Meeting the ever-expanding demand for food, biofuel and phyto-pharmaceutical production will require a comprehensive understanding of the enzymes, biochemical pathways and regulatory networks that control metabolism in plants. The goal of the Plant Metabolic Network is to facilitate such understanding by providing a detailed, genome-scale view of the chemical reactions taking place in plant cells. These metabolic reactions include those that convert carbon dioxide and sunlight into chemical energy, import essential mineral nutrients from the soil into plant roots, aid plants in defending against environmental stress, and otherwise allow plants to maintain life. By providing rich information on these processes, the Plant Metabolic Network enables efforts to elucidate steps in poorly understood plant biochemical processes, as well as discover unique, previously uncharacterized enzymes important to plant life.
The Plant Metabolic Network research team consists of plant scientists, scientific curators, post-doctoral scholars, and student interns. It is led by Carnegie staff scientist Sue Rhee. The group employs a number of approaches to generate the information housed in each database, integrating techniques and concepts from a wide range of fields including molecular sequence analysis, artificial intelligence, statistics, plant molecular biology, and plant biochemistry.
The team created a computational pipeline called E2P2 to perform metabolism-related discovery on sequenced plant genomes in order to place the rapidly expanding pool of plant genomic and transcriptomic sequence data into a metabolic framework. Importantly, the pipeline allows for a consistent, systematic, and high throughput approach for metabolism-related analysis of plant genome data. The data generated by the pipeline is rigorously reviewed using the scientific literature to ensure the quality of each released database. Up to ten more databases will be forthcoming later this year. Corn, soybeans, wine grapes, and cassava were selected for early release because of their economic and agricultural importance to various regions.
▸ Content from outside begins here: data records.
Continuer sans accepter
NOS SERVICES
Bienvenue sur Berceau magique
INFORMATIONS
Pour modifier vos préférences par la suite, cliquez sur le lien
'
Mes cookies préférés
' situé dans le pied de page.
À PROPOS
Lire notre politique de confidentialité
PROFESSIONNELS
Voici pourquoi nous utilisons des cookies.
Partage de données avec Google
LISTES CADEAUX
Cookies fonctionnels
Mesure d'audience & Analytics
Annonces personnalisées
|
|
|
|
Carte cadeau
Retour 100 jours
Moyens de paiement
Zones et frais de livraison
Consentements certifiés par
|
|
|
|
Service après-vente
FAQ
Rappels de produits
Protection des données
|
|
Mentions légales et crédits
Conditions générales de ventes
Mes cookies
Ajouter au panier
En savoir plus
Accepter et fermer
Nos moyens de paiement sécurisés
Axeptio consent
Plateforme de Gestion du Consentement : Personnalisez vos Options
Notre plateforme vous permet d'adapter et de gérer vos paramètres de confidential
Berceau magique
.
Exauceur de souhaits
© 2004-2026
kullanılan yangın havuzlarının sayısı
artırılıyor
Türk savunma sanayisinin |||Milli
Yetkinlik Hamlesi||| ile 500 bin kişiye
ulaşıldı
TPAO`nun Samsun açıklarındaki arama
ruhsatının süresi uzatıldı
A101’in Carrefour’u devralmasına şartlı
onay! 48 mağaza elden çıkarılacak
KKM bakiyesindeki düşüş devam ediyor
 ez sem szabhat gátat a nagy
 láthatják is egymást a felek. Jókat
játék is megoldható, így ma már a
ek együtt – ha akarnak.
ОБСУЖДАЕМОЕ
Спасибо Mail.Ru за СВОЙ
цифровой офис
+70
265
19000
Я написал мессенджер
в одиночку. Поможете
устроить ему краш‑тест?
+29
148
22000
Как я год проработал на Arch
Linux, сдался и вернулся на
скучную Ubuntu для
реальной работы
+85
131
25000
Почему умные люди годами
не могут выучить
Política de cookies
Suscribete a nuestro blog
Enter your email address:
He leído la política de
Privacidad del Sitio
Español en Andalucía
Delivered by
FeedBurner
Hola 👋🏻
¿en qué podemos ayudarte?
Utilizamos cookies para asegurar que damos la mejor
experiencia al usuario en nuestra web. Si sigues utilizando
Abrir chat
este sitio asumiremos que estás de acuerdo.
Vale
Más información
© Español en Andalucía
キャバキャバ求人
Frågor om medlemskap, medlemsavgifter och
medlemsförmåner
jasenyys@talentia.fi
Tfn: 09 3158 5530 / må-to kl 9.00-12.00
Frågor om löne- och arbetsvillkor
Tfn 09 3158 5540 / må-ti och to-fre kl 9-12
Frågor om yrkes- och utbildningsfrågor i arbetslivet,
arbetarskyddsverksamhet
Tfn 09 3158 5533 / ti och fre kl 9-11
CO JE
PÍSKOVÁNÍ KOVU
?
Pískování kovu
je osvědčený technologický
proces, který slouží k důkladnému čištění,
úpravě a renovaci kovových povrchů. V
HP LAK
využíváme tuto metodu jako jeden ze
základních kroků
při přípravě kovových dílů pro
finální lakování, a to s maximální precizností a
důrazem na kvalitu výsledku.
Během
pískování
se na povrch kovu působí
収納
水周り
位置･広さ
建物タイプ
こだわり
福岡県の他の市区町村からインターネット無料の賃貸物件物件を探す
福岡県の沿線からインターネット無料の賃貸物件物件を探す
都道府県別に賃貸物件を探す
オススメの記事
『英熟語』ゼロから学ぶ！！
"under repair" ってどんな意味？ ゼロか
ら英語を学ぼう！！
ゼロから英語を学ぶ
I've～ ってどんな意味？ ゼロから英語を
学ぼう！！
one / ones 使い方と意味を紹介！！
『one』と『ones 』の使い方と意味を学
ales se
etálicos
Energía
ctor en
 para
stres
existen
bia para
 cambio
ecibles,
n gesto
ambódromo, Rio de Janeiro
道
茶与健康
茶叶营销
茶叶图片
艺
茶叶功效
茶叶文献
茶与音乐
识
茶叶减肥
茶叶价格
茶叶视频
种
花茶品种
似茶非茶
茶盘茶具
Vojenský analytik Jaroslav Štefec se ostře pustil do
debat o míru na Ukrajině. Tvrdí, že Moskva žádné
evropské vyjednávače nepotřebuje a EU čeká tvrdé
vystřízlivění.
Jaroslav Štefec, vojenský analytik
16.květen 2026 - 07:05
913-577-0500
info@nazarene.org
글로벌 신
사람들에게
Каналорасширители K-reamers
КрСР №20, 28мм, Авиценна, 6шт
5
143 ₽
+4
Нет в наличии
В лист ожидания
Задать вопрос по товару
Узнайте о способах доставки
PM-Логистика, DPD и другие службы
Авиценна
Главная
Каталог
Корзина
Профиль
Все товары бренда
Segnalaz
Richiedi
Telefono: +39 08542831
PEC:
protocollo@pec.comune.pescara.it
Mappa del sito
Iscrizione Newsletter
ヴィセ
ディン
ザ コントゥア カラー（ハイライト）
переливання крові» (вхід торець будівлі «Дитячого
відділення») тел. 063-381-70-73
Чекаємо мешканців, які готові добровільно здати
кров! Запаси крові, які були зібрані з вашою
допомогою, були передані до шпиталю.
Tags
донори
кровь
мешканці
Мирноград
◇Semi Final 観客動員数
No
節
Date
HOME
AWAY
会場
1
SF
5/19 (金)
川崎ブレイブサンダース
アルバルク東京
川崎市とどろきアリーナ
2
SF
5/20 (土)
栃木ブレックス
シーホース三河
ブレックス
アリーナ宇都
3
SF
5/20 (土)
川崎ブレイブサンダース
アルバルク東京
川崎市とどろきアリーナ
“Wine grapes are an important crop for the state of California; corn and soybeans are the number one and two crops of the United States, both as a source of food and biofuel; cassava—also called manioc and yuca—is one of the most-common sources of food worldwide and a tremendously important crop for combating hunger,” said Dr. Rhee. “That’s why we decided to release the databases for these plants right away, even before we started preparing a manuscript describing this work, to help researchers get started in improving production and yield of these crucial crops.”